BEGIN Entries shown

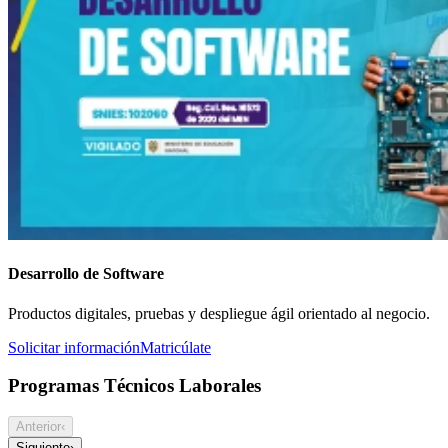
Desarrollo de Software
Productos digitales, pruebas y despliegue ágil orientado al negocio.
Solicitar información
Matricúlate
Programas Técnicos Laborales
Anterior
‹
Siguiente
›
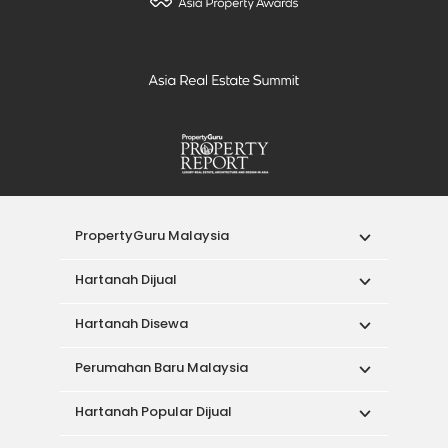
PropertyGuru Malaysia
Hartanah Dijual
Hartanah Disewa
Perumahan Baru Malaysia
Hartanah Popular Dijual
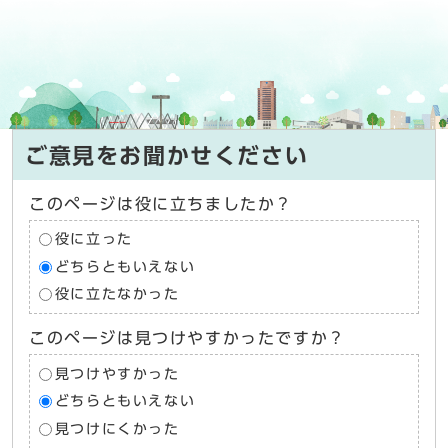
ご意見をお聞かせください
このページは役に立ちましたか？
役に立った
どちらともいえない
役に立たなかった
このページは見つけやすかったですか？
見つけやすかった
どちらともいえない
見つけにくかった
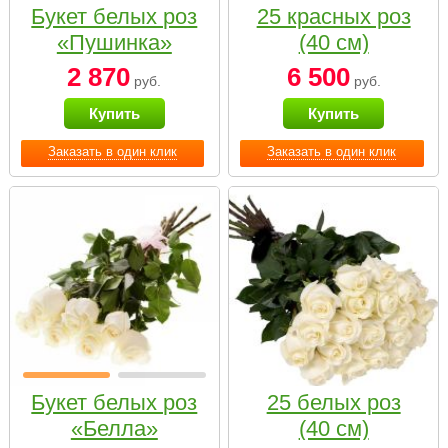
Букет белых роз
25 красных роз
«Пушинка»
(40 см)
2 870
6 500
руб.
руб.
Купить
Купить
Заказать в один клик
Заказать в один клик
Букет белых роз
25 белых роз
«Белла»
(40 см)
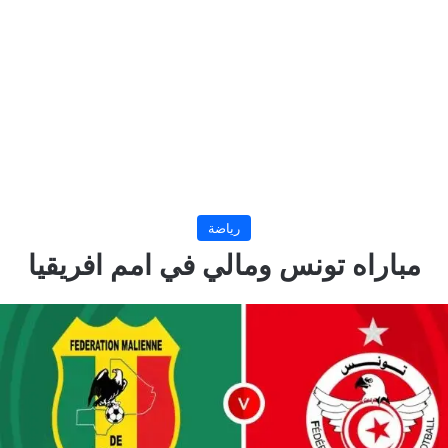
رياضة
مباراه تونس ومالي في امم افريقيا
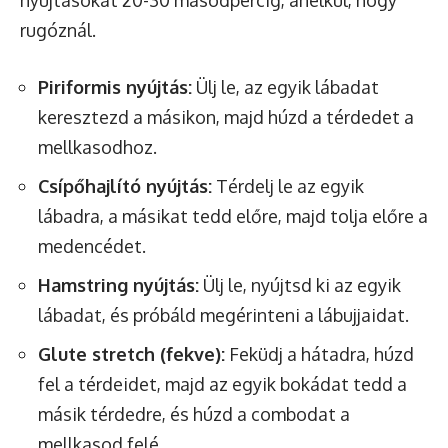
rugóznál.
Piriformis nyújtás:
Ülj le, az egyik lábadat
keresztezd a másikon, majd húzd a térdedet a
mellkasodhoz.
Csípőhajlító nyújtás:
Térdelj le az egyik
lábadra, a másikat tedd előre, majd tolja előre a
medencédet.
Hamstring nyújtás:
Ülj le, nyújtsd ki az egyik
lábadat, és próbáld megérinteni a lábujjaidat.
Glute stretch (fekve):
Feküdj a hátadra, húzd
fel a térdeidet, majd az egyik bokádat tedd a
másik térdedre, és húzd a combodat a
mellkasod felé.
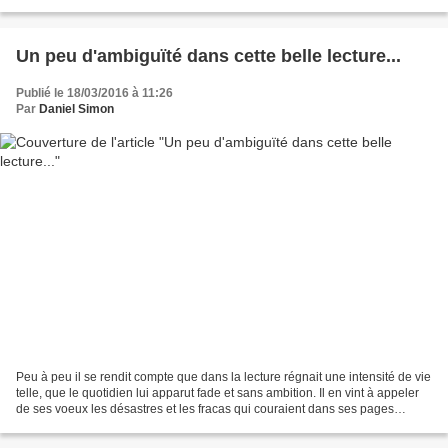
l'étape est déjà là visible du début...
Un peu d'ambiguïté dans cette belle lecture...
Publié le 18/03/2016 à 11:26
Par
Daniel Simon
Peu à peu il se rendit compte que dans la lecture régnait une intensité de vie
telle, que le quotidien lui apparut fade et sans ambition. Il en vint à appeler
de ses voeux les désastres et les fracas qui couraient dans ses pages
vénérées. Il en vint à...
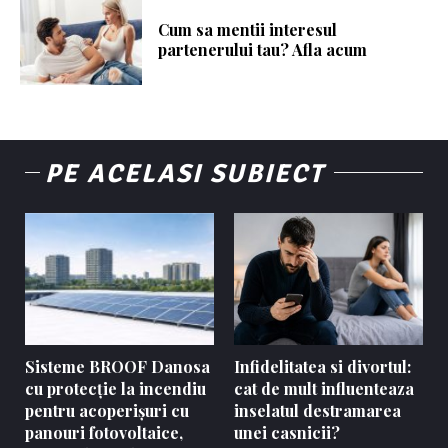
Cum sa mentii interesul
partenerului tau? Afla acum
PE ACELASI SUBIECT
Sisteme BROOF Danosa
Infidelitatea si divortul:
cu protecție la incendiu
cat de mult influenteaza
pentru acoperișuri cu
inselatul destramarea
panouri fotovoltaice,
unei casnicii?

END Entries shown

What you give back should match the entries above exactly, except that pictures are dropped.

Desarrollo de Software
Productos digitales, pruebas y despliegue ágil orientado al negocio.
Solicitar información
Matricúlate
Programas Técnicos Laborales
Anterior
‹
Siguiente
›
PropertyGuru Malaysia
Hartanah Dijual
Hartanah Disewa
Perumahan Baru Malaysia
Hartanah Popular Dijual
ご意見をお聞かせください
このページは役に立ちましたか？
役に立った
どちらともいえない
役に立たなかった
このページは見つけやすかったですか？
見つけやすかった
どちらともいえない
見つけにくかった
Букет белых роз
25 красных роз
«Пушинка»
(40 см)
2 870
6 500
руб.
руб.
Купить
Купить
Заказать в один клик
Заказать в один клик
Букет белых роз
25 белых роз
«Белла»
(40 см)
رياضة
مباراه تونس ومالي في امم افريقيا
rugóznál.
Piriformis nyújtás:
Ülj le, az egyik lábadat
keresztezd a másikon, majd húzd a térdedet a
mellkasodhoz.
Csípőhajlító nyújtás:
Térdelj le az egyik
lábadra, a másikat tedd előre, majd tolja előre a
medencédet.
Hamstring nyújtás:
Ülj le, nyújtsd ki az egyik
lábadat, és próbáld megérinteni a lábujjaidat.
Glute stretch (fekve):
Feküdj a hátadra, húzd
fel a térdeidet, majd az egyik bokádat tedd a
másik térdedre, és húzd a combodat a
mellkasod felé.
l'étape est déjà là visible du début...
Un peu d'ambiguïté dans cette belle lecture...
Publié le 18/03/2016 à 11:26
Par
Daniel Simon
Peu à peu il se rendit compte que dans la lecture régnait une intensité de vie
telle, que le quotidien lui apparut fade et sans ambition. Il en vint à appeler
de ses voeux les désastres et les fracas qui couraient dans ses pages
vénérées. Il en vint à...
Cum sa mentii interesul
partenerului tau? Afla acum
PE ACELASI SUBIECT
Sisteme BROOF Danosa
Infidelitatea si divortul:
cu protecție la incendiu
cat de mult influenteaza
pentru acoperișuri cu
inselatul destramarea
panouri fotovoltaice,
unei casnicii?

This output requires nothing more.